▶ [TO DO]:
In the entries below, filter for the word "านเด" and copy every matching line.

□ □ □ □ □ □ □

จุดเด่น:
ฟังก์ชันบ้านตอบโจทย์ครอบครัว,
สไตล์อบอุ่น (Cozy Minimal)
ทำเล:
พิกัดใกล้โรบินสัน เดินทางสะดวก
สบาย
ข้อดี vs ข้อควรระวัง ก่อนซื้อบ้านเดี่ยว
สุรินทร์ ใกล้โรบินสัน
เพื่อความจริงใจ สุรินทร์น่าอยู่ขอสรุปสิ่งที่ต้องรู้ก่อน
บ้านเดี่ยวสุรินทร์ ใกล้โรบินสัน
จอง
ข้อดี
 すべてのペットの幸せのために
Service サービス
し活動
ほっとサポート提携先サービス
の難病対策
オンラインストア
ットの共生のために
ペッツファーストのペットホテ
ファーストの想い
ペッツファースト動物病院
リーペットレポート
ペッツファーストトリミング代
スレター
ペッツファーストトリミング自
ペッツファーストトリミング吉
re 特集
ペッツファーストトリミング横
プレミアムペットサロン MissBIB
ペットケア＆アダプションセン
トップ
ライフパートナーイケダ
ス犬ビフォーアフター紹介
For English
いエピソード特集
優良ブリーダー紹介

□ □ □ □ □ □ □

▶ [ANSWER AREA]:
ข้อดี vs ข้อควรระวัง ก่อนซื้อบ้านเดี่ยว
บ้านเดี่ยวสุรินทร์ ใกล้โรบินสัน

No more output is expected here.